INFORMATION SHOWN:
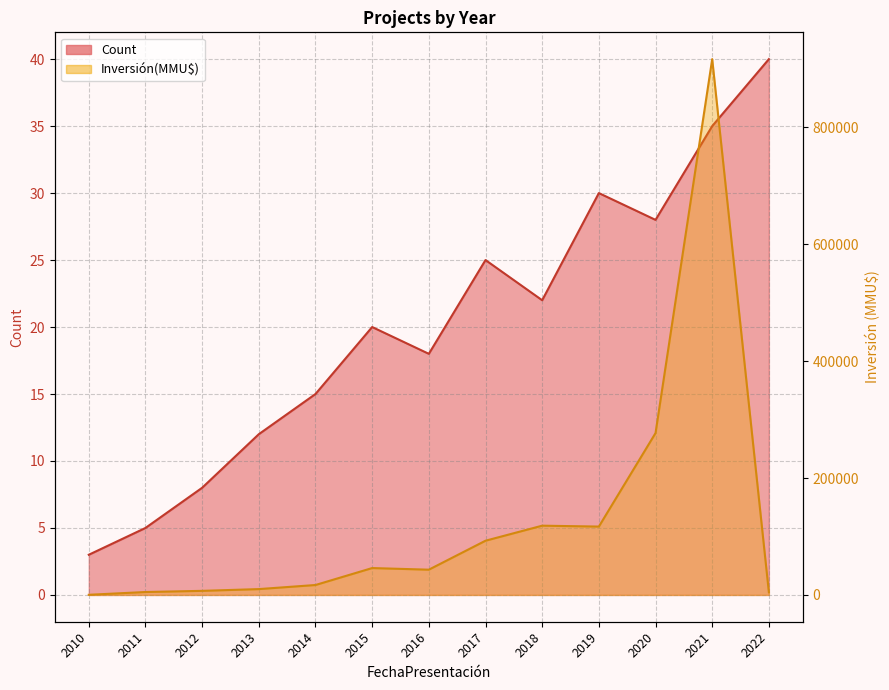

Rank the series by their maximum value, from highest to lowest.

Inversión(MMU$), Count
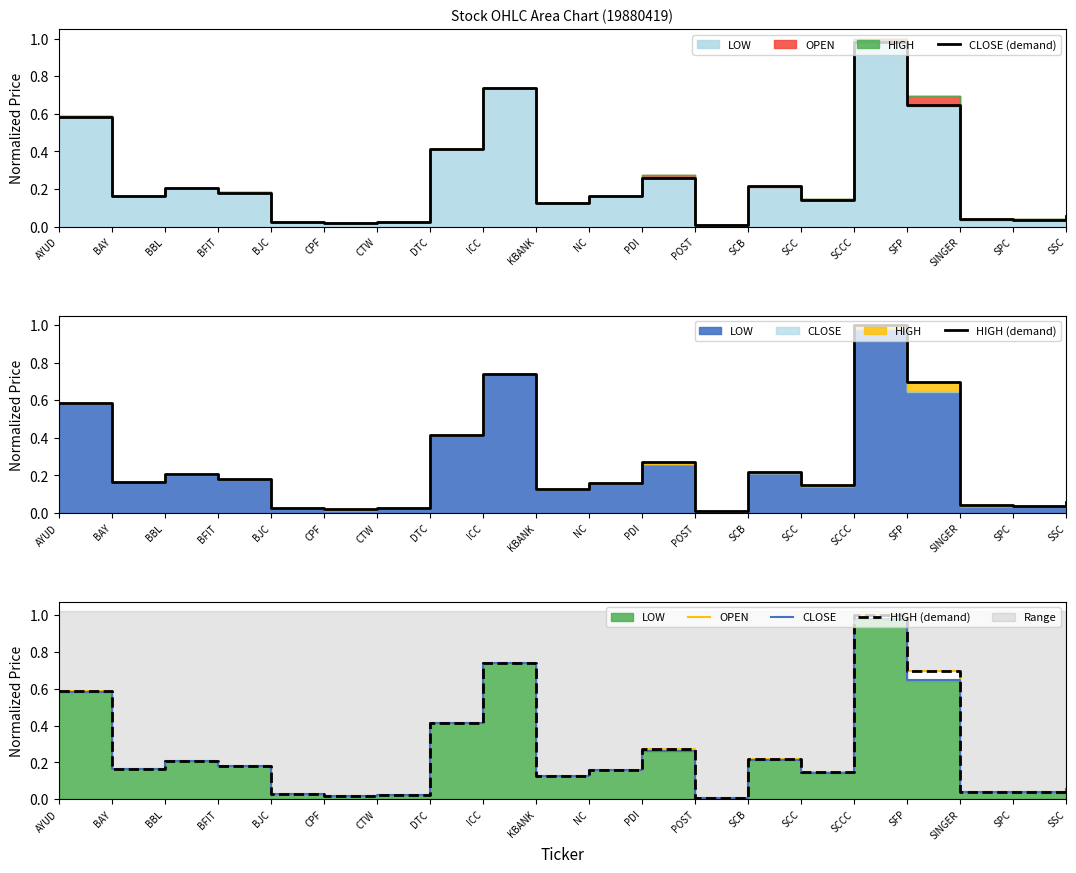

The value of CLOSE at DTC is 0.7. True or false?

False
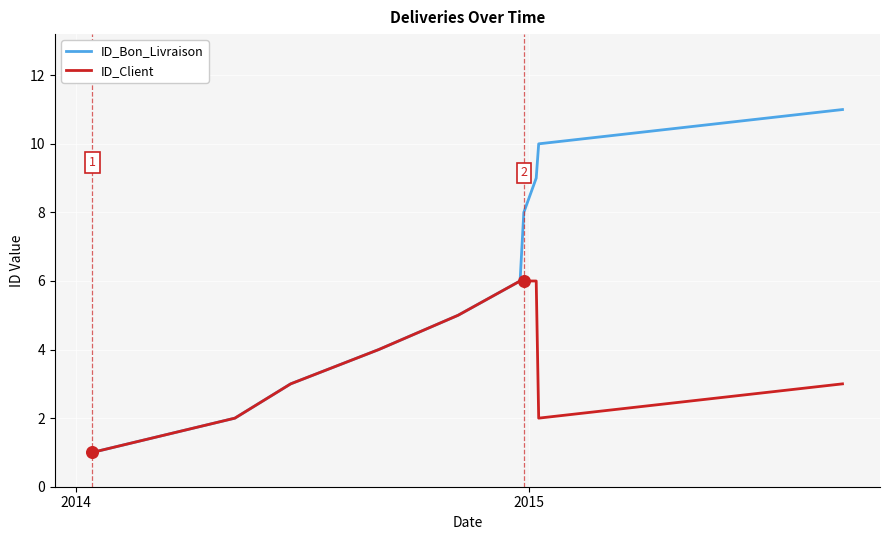

Which series has the largest range (max minus min)?

ID_Bon_Livraison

TASK DESCRIPTION: In the listing above, swap every "series" for "data series" and write the listing out again with no other changes. Leave the pictures out.

REPLY:
Rank the data series by their maximum value, from highest to lowest.

Inversión(MMU$), Count

The value of CLOSE at DTC is 0.7. True or false?

False

Which data series has the largest range (max minus min)?

ID_Bon_Livraison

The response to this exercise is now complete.